Rémi était un œuf tout ce qu’il y avait de plus ordinaire. Assis dans son compartiment spécialement réservé à son genre, il observait ce qui se passait autour de lui dans le réfrigérateur. Il avait deux passions. La première, découvrir sa mission de vie. Il s’était bien posé la question de son origine. Pourtant, il s’était vite lassé des blagues lourdes de ses voisins Mayo et Ketchup concernant qui de la poule ou l’œuf était apparu en premier. Il avait alors orienté son questionnement existentiel sur son destin. Et puis, il y avait Katia. Arrivée en même temps que lui, Katia était de la même espèce et trônait, le teint hâlé, de ses belles courbes ovales, sur le même présentoir que Rémi. On voyait qu’elle avait connu l’air pur. Que sa mère avait mangé de l’herbe fraiche. Il était secrètement amoureux d’elle, sans jamais avoir osé l’aborder.

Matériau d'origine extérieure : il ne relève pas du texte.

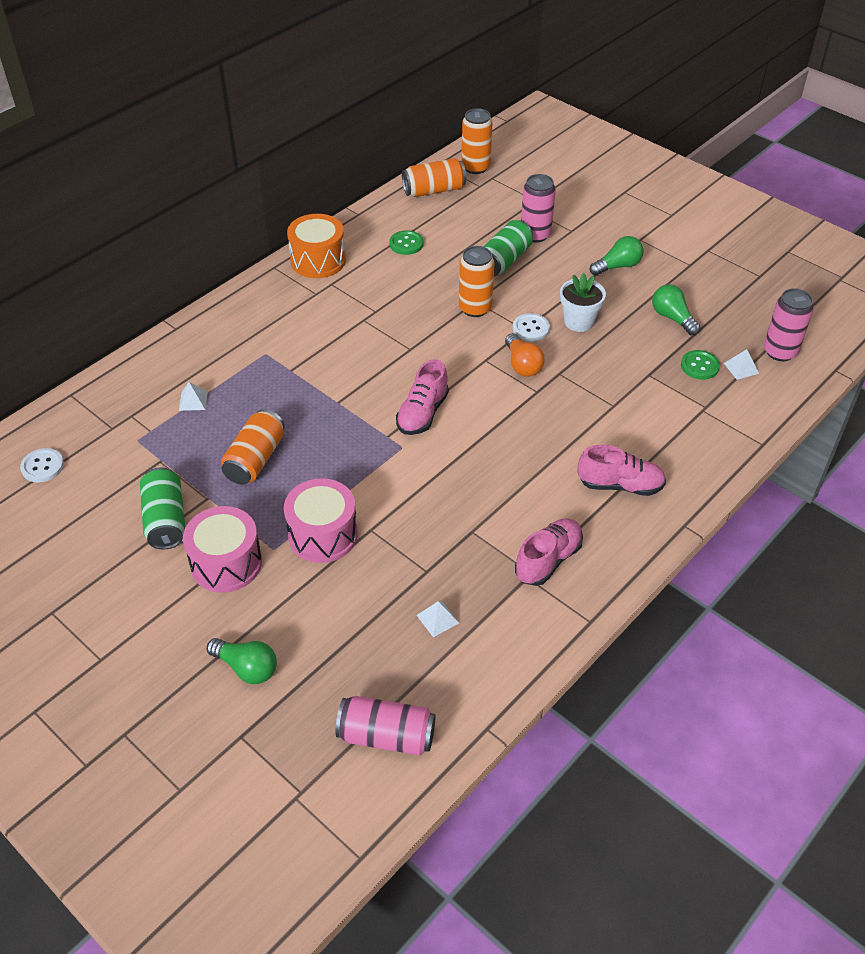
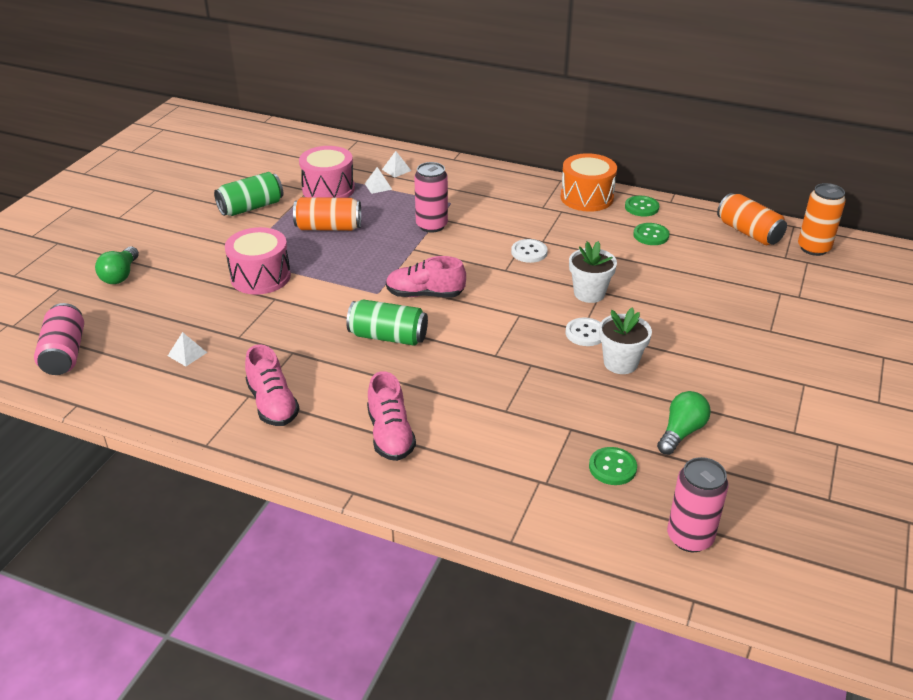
camera: 70 degrees right, 10 degrees down
white button [20,448,64,482] -> white button moved to [511,239,548,263]
pink drum [183,506,262,593] -> pink drum moved to [299,146,355,198]
orange can [459,246,494,317] -> white flower pot [569,241,617,303]
green can [483,220,533,276] -> green can moved to [346,299,428,346]
orange light bulb [505,333,545,377] -> none
pink shoe [515,518,583,586] -> pink shoe turned 45 degrees clockwise [245,344,300,426]
pink can [521,174,556,243] -> pink can moved to [414,162,448,233]
green light bulb [590,236,644,276] -> none
white pyramid [724,349,759,380] -> white pyramid moved to [382,151,411,177]
none -> green button [625,196,659,217]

Alors qu’il se languissait de son amour, la porte du réfrigérateur s’ouvrit soudain, laissant entrer la lumière du jour. Rémi se figea. Allait-il enfin rencontrer son destin ? Quand la main de l’humain le saisit, il se sentit tout excité et fier d’avoir été choisi. Il fut d’abord déposé sur un plan de travail et, à sa grande surprise, rejoint par Katia qui le regardait pour la première fois, un peu apeurée. Il prit son courage à coquille et la rassura. Même dans ses rêves les plus fous, il n’avait jamais imaginé que sa mission de vie s’accomplirait en si belle compagnie…
La main le saisit de nouveau et, après un petit coup qui l’étourdit, le sépara en son jaune d’un côté qui atterrit dans un saladier rouge. Puis, en son blanc de l’autre qui plongea dans un saladier bleu. Ses ainés s’étaient mépris sur la localisation de sa conscience en son jaune. Elle régnait partout en lui. Katia subit le même sort. Il la regarda se diriger vers lui. D’abord fébrile, il sentit monter l’excitation. Tout se passait si vite ! Quand son corps plongea et entra en contact avec lui, il jubila. Il la caressa, se mélangea à elle pour ne former plus qu’un seul Être, en harmonie. Elle sembla apprécier. Quel plaisir, quelle extase ! La main de l’humain continuait son œuvre. Munie d’un appareil électrique, elle plongea dans leurs blancs. Rémi ressentit de drôles de sensations. Secoué, puis entrainé à grande vitesse dans un tourbillon mousseux, il prit peur avant de finalement déployer des endorphines de bonheur. Il finit par monter en neige avec Katia. Avant de se figer dans le saladier, tête en bas.
D’un autre côté, dans le saladier rouge, la main se saisit d’une cuillère en bois pour les mélanger à nouveau. La sensation était légèrement différente en son jaune, mais tout aussi plaisante. La proximité, l’intimité de la fusion avec Katia se délia plus lentement, plus suavement. Il sentit alors une odeur qui lui parvenait d’à côté. Une odeur de chocolat noir accompagné d’un soupçon de lait de coco pour parfumer le chocolat. Son flair fut récompensé quand la main fit glisser le chocolat parfumé à la noix de coco, chaud et fondant. Ils se lièrent et en profitèrent pour s’apprivoiser, car ils ne venaient pas du réfrigérateur et Rémi ne les avait qu’entre aperçus lors d’une brève rencontre dans un chariot, quelques jours plus tôt.
C’est alors qu’il sentit que sa partie blanche entrait en contact avec sa partie jaune pour fusionner, mais dans quelque chose de plus grand, de plus universel, accompagné d’autres invités. Après quelques minutes à remuer, à se lier sous les coups de cuillères, son esprit tournait dans un vertige de bonheur. La main recouvrit le saladier et les replaça au réfrigérateur. Cette expérience les avait tous transformés. Transcendés. Il entendit Mayo et Ketchup, admiratifs, évoquer le délicat nom de mousse au chocolat.